A third of Birmingham ten-year-olds have missed out on their first choice secondary school according to council figures.
But 85.4 per cent of pupils in the city will be going to at least one of their first three preferences which is above the national average.
The anxious parents of almost 14,000 city children will be opening letters to find out if the desired school place has been secured. Those who applied electronically will have received emails and text messages yesterday (Monday).
Around 4,700 pupils will not be going to their preferred school, although most, 94.6 per cent will get a place at one their alternative five choices.
That leaves 762, or 5.4 per cent, not offered any one of their preferred schools.
There were also 1,870 applicants to Birmingham schools from outside the city, with only 21.3 per cent offered their first choice.
Although no details have yet been issued of which schools are the most popular, grammar and faith schools have traditionally the most popular, with about ten pupils applying for every place and many having to either sit a test or meet stringent entrance criteria.
Outside that the schools in leafy suburbs such as Sutton Coldfield, Hall Green and Edgbaston have been over subscribed with many pupils applying from outside the area.
NASUWT teaching union chief Chris Keates said: “Parents express preferences not choices. The handwringing of commentators about the very small percentage of those who don’t get their first preference has an underlying message that somehow these parents are being short-changed and will have to settle for ‘second best’.
“The standards of education in all secondary schools across the country have never been higher and are continually improving. It is wrong to imply that because a school was not a parent’s first preference that its standards are poor”.
It was the first year that parents could be informed by text, with more than 100 opting to do so, while others will be informed by more conventional letter, email or telephone call.

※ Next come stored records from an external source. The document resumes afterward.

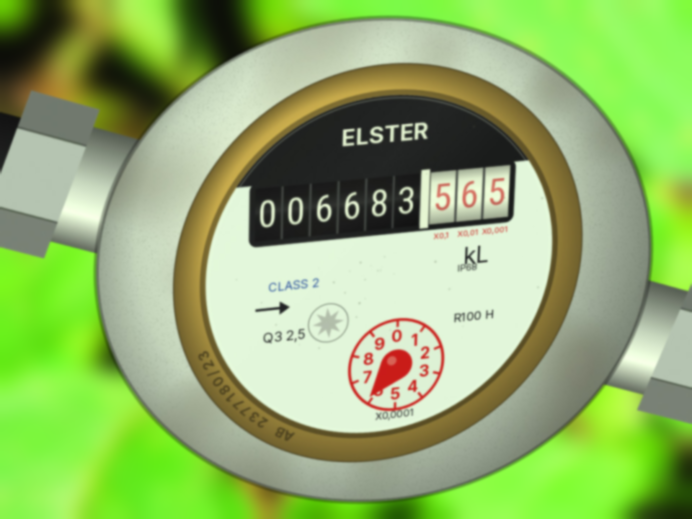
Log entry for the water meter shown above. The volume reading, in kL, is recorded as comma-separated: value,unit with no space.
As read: 6683.5656,kL
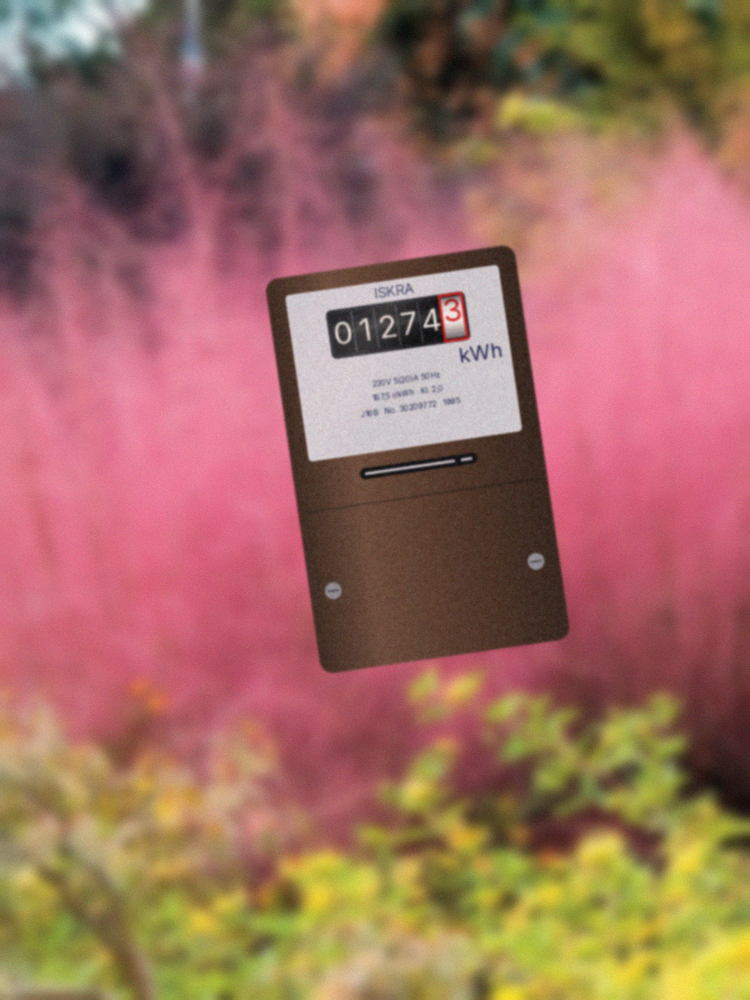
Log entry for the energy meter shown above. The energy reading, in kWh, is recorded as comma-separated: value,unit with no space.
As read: 1274.3,kWh
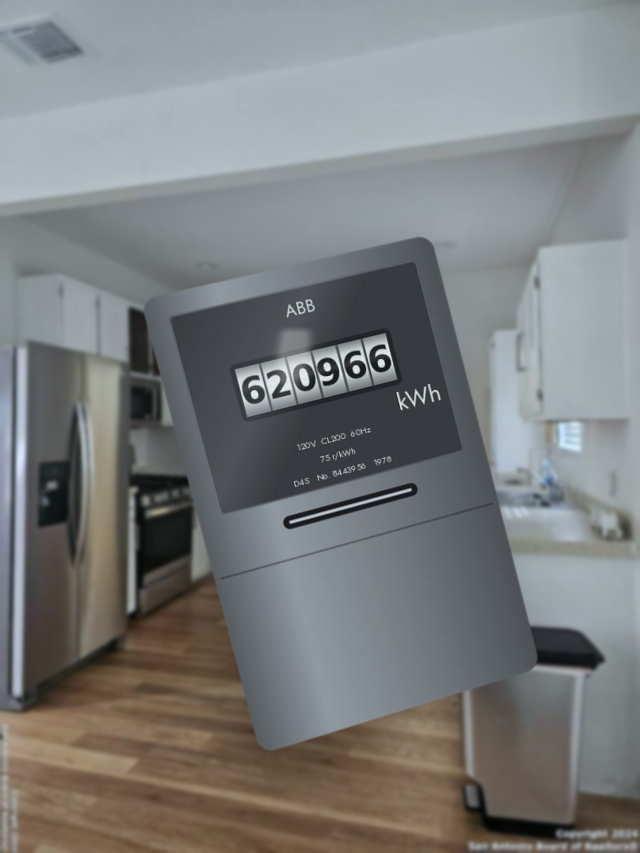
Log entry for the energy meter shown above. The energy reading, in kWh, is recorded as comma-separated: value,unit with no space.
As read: 620966,kWh
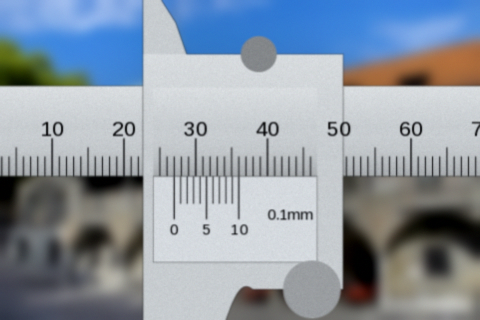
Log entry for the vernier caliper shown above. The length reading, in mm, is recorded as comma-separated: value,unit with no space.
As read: 27.0,mm
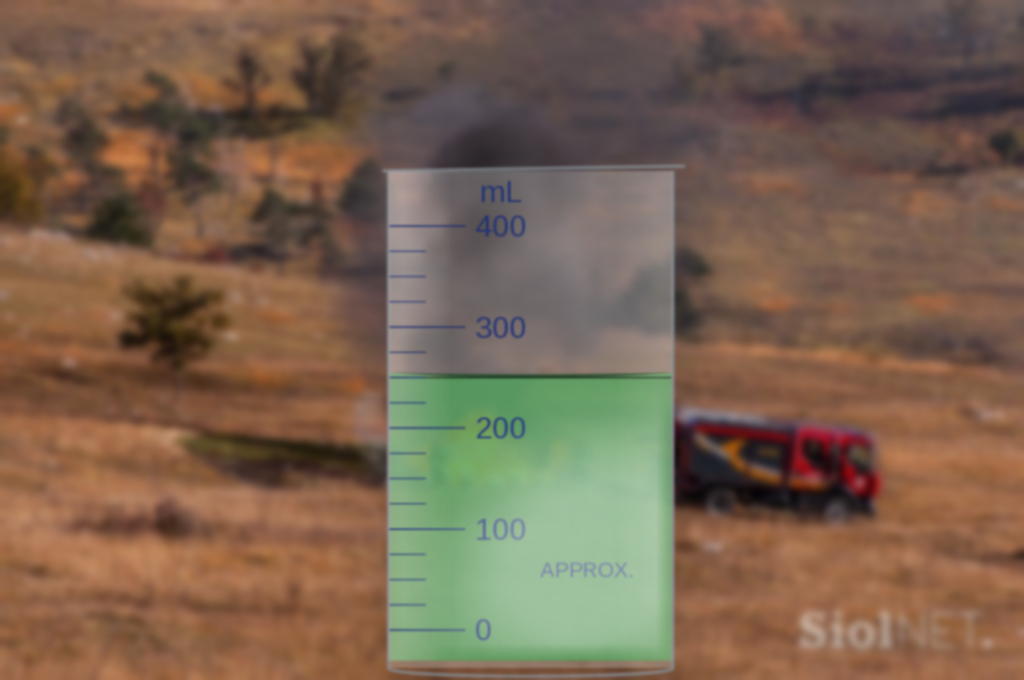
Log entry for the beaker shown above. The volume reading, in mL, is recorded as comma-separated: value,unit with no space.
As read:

In a pilot run by Digital Birmingham and GES Connect Digitally, around 70 Birmingham parents were informed by text message.
According to official statistics there were a total of 13,986 applications from Birmingham children, up 34 on last year.
A total of 9,300 (66.5 per cent) were offered their first preferred school, second choice offers went to 1,715 (12.3 per cent) pupils, third preferences to 917 (6.6 per cent) , 587 (4.2 per cent) fourth choices, 412 (2.9 per cent) offered fifth preference and 293 (2.1 per cent) the sixth preferred school.
A total of 1,383 were offered school places outside Birmingham.
In recent years there have been an average 1,000 appeals have been made and 3.6 per cent have been successful.